Despite eons of mingling inside our cells, gene networks we’ve inherited from primitive, singled-celled ancestors have stayed separate. Our cells remain chimeras, a hybrid fusion of unrelated creatures.
The genes date from an event 1.5 billion years ago, when two kinds of simple cells, neither having a nucleus or cellular membrane, shacked up and created an entirely new form of life: eukaryotes.
While the two distinct communities of genes work together to keep cell machinery ticking, they otherwise stay out of each other’s hair, report biologists from the National University of Ireland.
“We humans, as part of the eukaryotes, we’re still a community of two prokaryotes,” said James McInerney, co-author of a study published in Genome Biology and Evolution, July 27.
While some scientists think prokaryotes evolved directly into eukaryotes, others think it required a merger, with two cells — one archaebacteria and one eubacteria — joining at some prehistoric point to make a cell capable of complex internal structures.

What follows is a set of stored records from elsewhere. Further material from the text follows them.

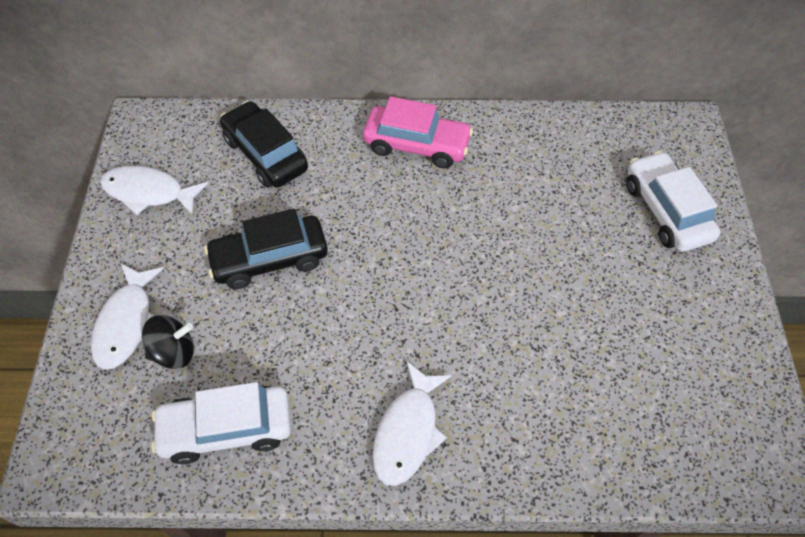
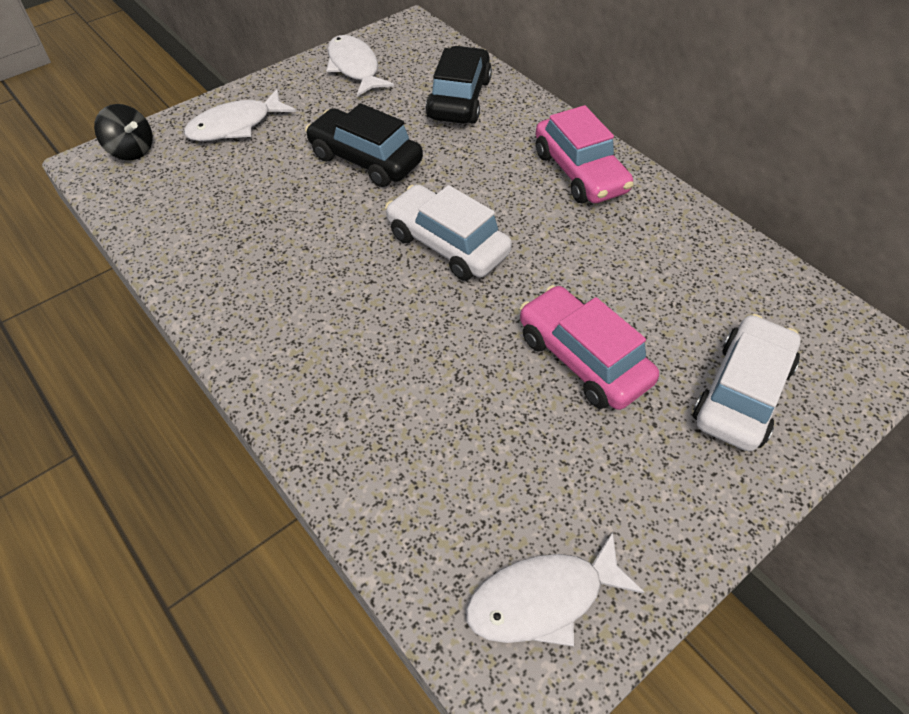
camera: 50 degrees right, 5 degrees down
(174, 352) = (234, 162): black spinning top -> black spinning top (131, 150)
(227, 429) = (195, 227): white car -> white car (447, 244)
(408, 431) = (286, 335): white fish -> white fish (543, 599)
(578, 268) = (583, 359): none -> pink car

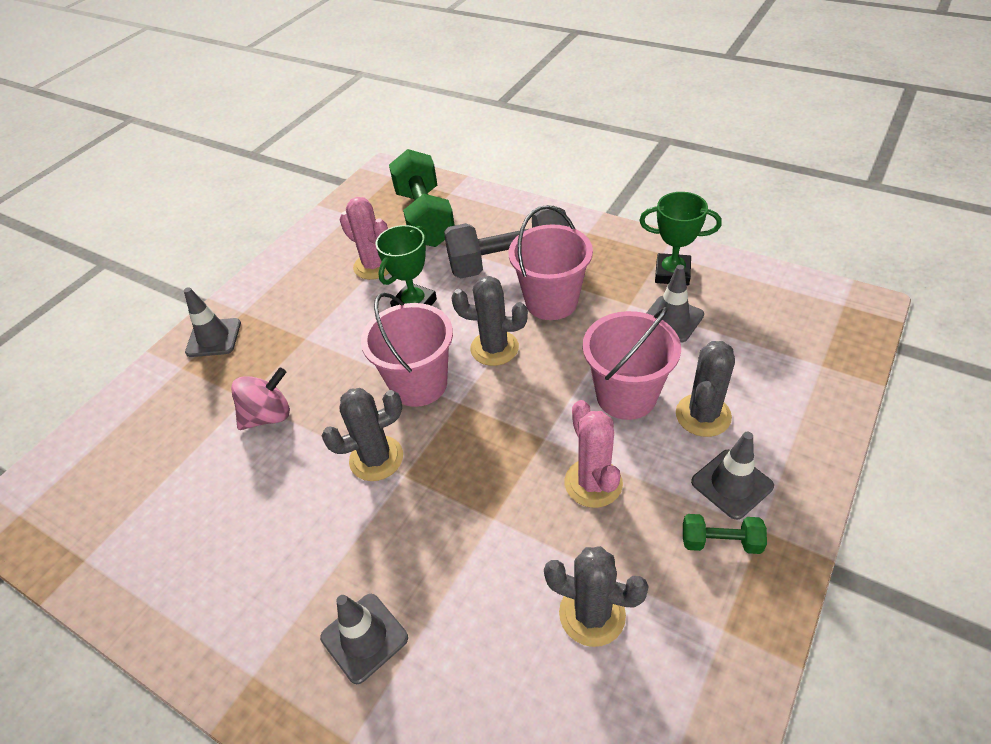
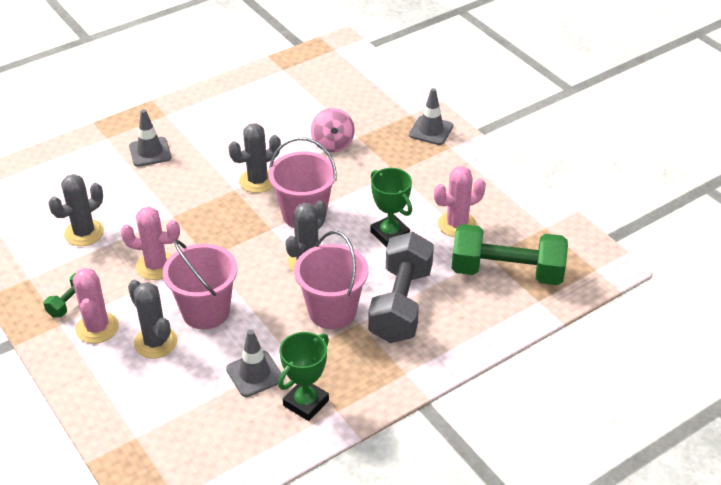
camera: 110 degrees right, 5 degrees down
(376, 458) = (257, 181): grey cactus -> grey cactus turned 60 degrees clockwise
(731, 484) = (97, 328): grey traffic cone -> pink cactus

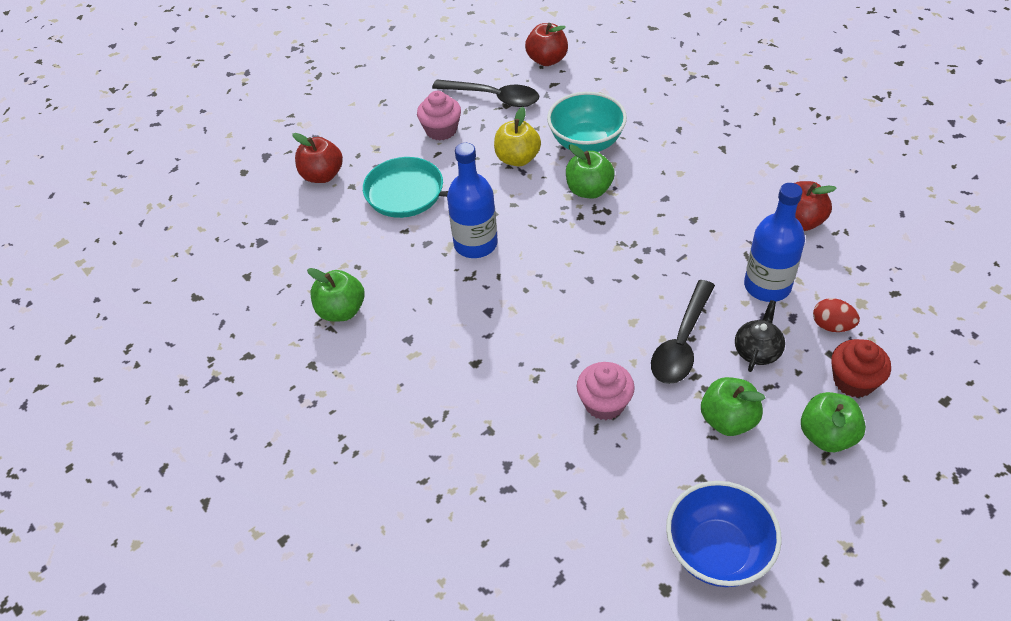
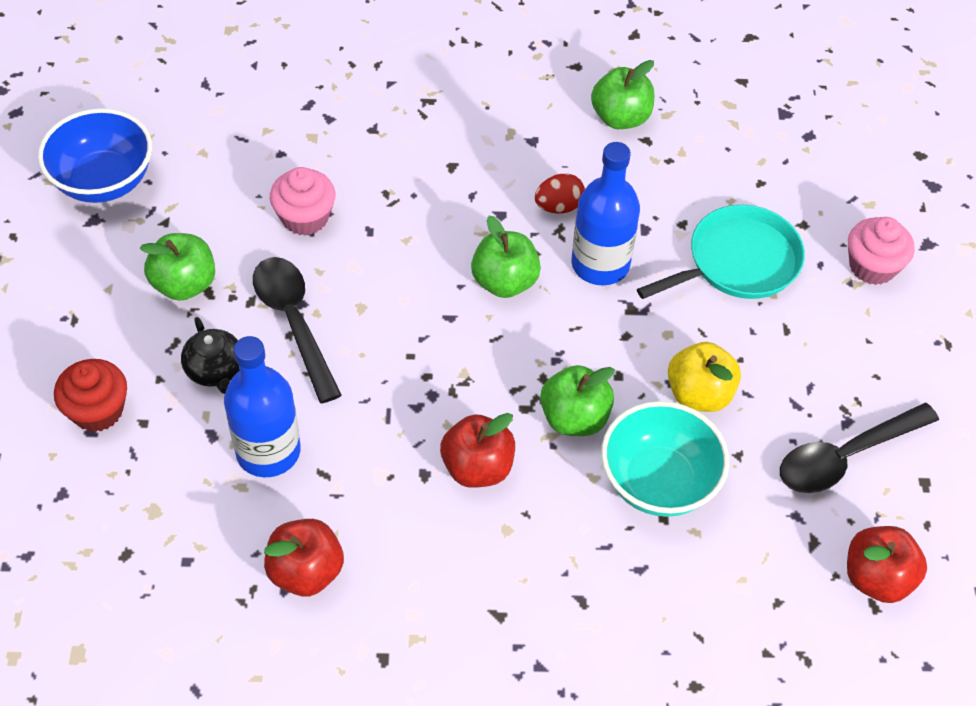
camera: 125 degrees right, 5 degrees up
(322, 175) = (847, 211): red apple -> red apple (477, 467)
(441, 130) = (828, 361): pink cupcake -> pink cupcake (872, 266)
(827, 436) = (84, 337): green apple -> green apple (504, 282)
(832, 326) = (164, 456): red egg -> red egg (559, 206)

The merger led to an explosion of innovation. Suddenly cells could divide labor into ministructures, known as organelles, letting them specialize and grow larger. The extra biochemical whiz-bangery in eukaryotic cells makes lifeforms like orchids and dolphins possible.
“This idea is a hundred years old,” said McInerney. “But we wanted to ask, ‘If you have two types of organisms coming together to form a new kind of cell, do their metabolisms become completely blended together? What happens when genomes fuse?’”
To find out, McInerney and his colleague David Alvarez-Ponce surveyed the human genome and separated the genes into three groups based on taxonomic molecular signatures. One set contained genes inherited from our eubacterial ancestor, one from the archaebacterial ancestor and one held genes unique to eukaryotes. (Fingernail protein, for example, has no ancient doppelganger.)
Molecular tests showed that proteins coded by ancient parent cells still interact mostly with each other.
“They’ve found an imprint of this original symbiosis remaining after 1.5 billion years,” said Bill Martin, an endosymbiosis researcher at Heinrich-Heine-Universität Düsseldorf, in Germany and editor of the journal publishing the study. “This is a brilliant discovery. You would have thought someone would have noticed this, but nobody ever did.”
Beyond that, McInerney and Alvarez-Ponce found gene communities hold different functions. Archaebacterial genes are usually responsible for information processing, and appear to be especially important. They’ve accumulated fewer DNA mutations than eubacterial genes, suggesting that changes are more likely to have major consequences.
Eubacterial genes tended to be involved in biochemical processes. They were also more likely to be implicated in heritable human disease risk.
That more-important archaebacterial genes are found less frequently in disease might seem counterintuitive, but McInerney thinks the imbalance might exist because archaebacterial gene mutations often prevent organisms from developing at all.